Nawazuddin Siddiqui and Sudhir Mishra worked for the first time together on this film, and while Siddiqui says it was a longtime desire, Mishra says the screenplay inherently called out for Siddiqui to be cast as Mani.
Both director Sudhir Mishra and actor Nawazuddin Siddiqui come with a long list of achievements and bringing them together for a film was a formidable treat indeed for the audience. Netflix’s ‘Serious Men’, adapted from author Manu Joseph’s novel of the same name, saw Siddiqui play the role of Ayyan Mani, a Dalit immigrant who is the PA to a scientist. Directed by Mishra, the film is a socio-cultural commentary on India today and shows us how Ayyan Mani works to break away from his world and give his son a better future.

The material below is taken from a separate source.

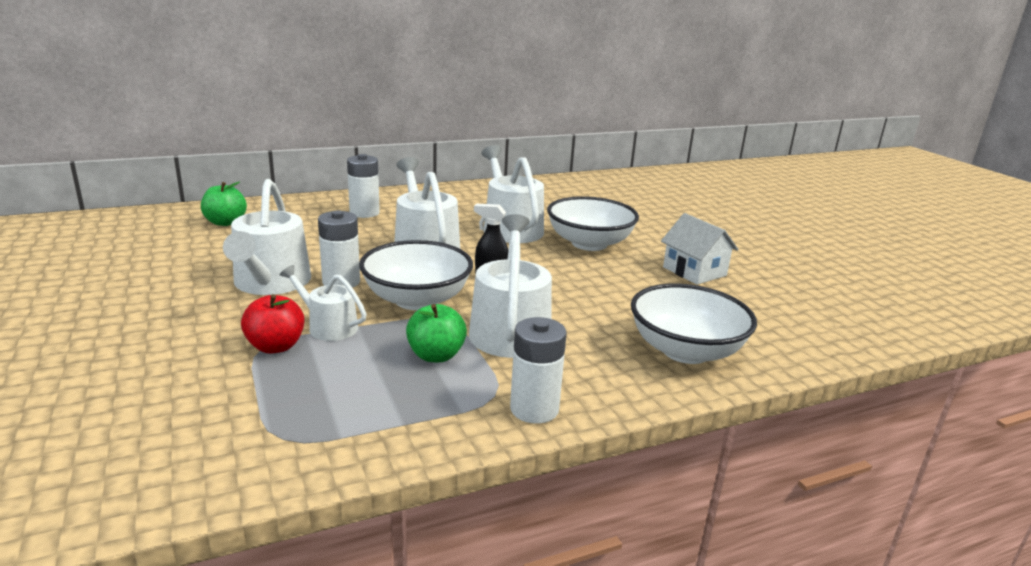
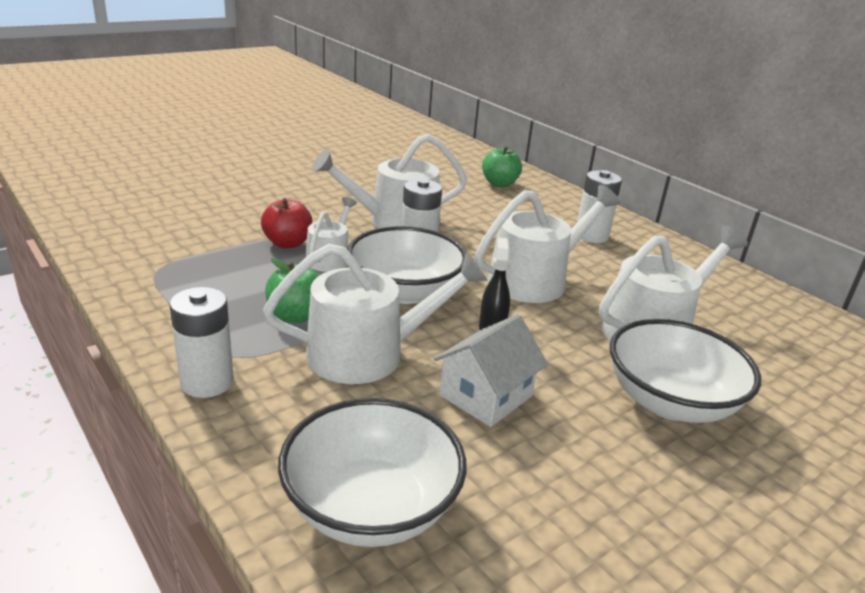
camera: 75 degrees right, 5 degrees up
white house [661,213,739,285] -> white house moved to [434,314,548,427]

‘Serious Men’ released on October 2. Director Sudhir Mishra says that it is quite difficult to narrate a novel on screen. “You have to make scenes which are not in the book in order to reflect things that are essential to the book also. You can’t do everything in a film so you’ve to take the idea you’re interested in or works for you. So we took the Ayyan Mani story and in as much as it affects Ayyan and his son, the rest of the things around that. It took about eight to 10 months rewriting and thinking about it – it has to become another work of its own; it doesn’t work like the novel does, it has to work on its own. That was the whole dream. Ultimately, I think it works in no small measure to the writer Bhavesh (Mandalia) and his team. Once the screenplay and the blueprint gets ready and put it on screen with images and to keep the spirit of the book – that was also tough. I quite enjoyed it actually – the interaction with the mind of Manu Joseph,” he explains about adapting the novel on screen.

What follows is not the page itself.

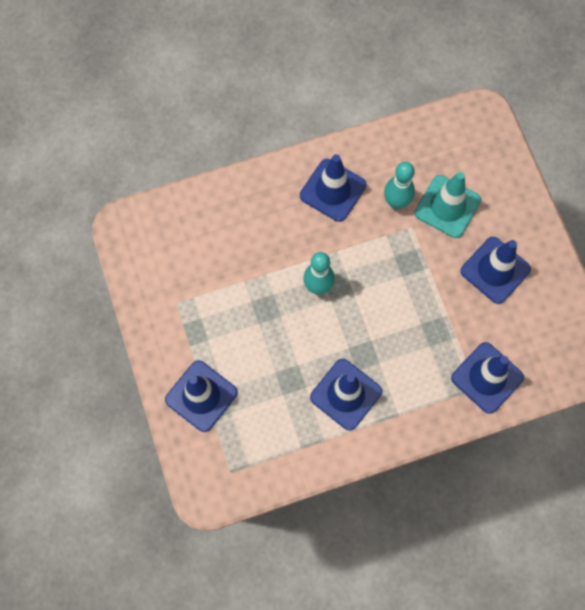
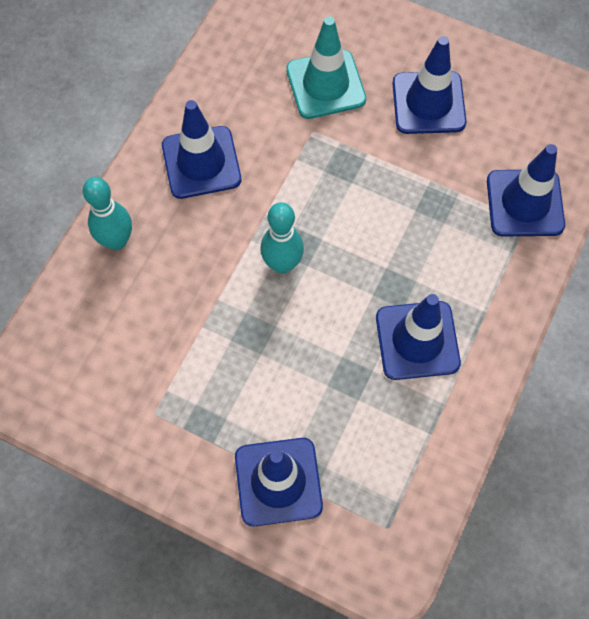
camera: 45 degrees left, 5 degrees down
turquoise bowling pin [384,162,415,209] -> turquoise bowling pin moved to [83,177,132,250]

For someone who understands the underbelly of Mumbai and showcased various aspects of it in his films like ‘Dharavi’, ‘Iss Raat Ki Subah Nahi’ and ‘Chameli’, what attracted Mishra to ‘Serious Men’ was the character of Ayyan Mani. “It was angst-ridden but a beautifully emotional character who cares so much for his son. But he’s also reflective with his self-deprecatory sense of humour and his sense of improvisation in the way of dealing with the world which can be a lesson. It is by far that reason that hooked me to the book and then the desire came to make it into a film,” he adds.
The struggle of Dalits is well-documented in everyday life and ‘Serious Men’ also highlights how Ayyan Mani, a Dalit, tries to break the shackles of his world. “Like Manu (Joseph) says, the book came out in 2009 and it’s now 2020, the idea of the BDD chawl (slum) has changed and the idea of the Dalit has changed. BDD chawl itself is a lower middle class-middle middle class colony, the caste issue exists. But it is a new self-aware and empowered – to some extent – situation now with the Dalit and I think it’s very interesting metaphor for our times. It is something very necessary to look at. Without it, you cannot understand and India will not transform,” opines Mishra.
Nawazuddin Siddiqui and Sudhir Mishra worked for the first time together on this film and while Siddiqui says it was a longtime desire, Mishra says the screenplay inherently called out for Siddiqui to be cast as Mani. “The best way to cast is to keep working on a script and slowly a face will emerge. And if you keep working and that actor stays with you, then it’s ideal to go to that actor because the writing will suggest and you have to listen. If Nawaz says yes then you’re lucky but if he says no, then the search becomes more difficult. Luckily, in this case it just worked,” says Mishra.
Siddiqui on his part says working with Mishra was a wonderful experience. “It was a long-standing desire that I should work with him come what may. As an actor, you have certain sensibilities and you keep looking for a director who shares that as well. When I passed out from NSD, there were many actors like me who wanted to work with Sudhir Mishra because he belonged to our world. I had complete trust and faith that working on this film will take my acting to the next level. Working with a director of his calibre, I knew that by playing Ayyan Mani, my craft would be well showcased and my acting skills will be challenged.”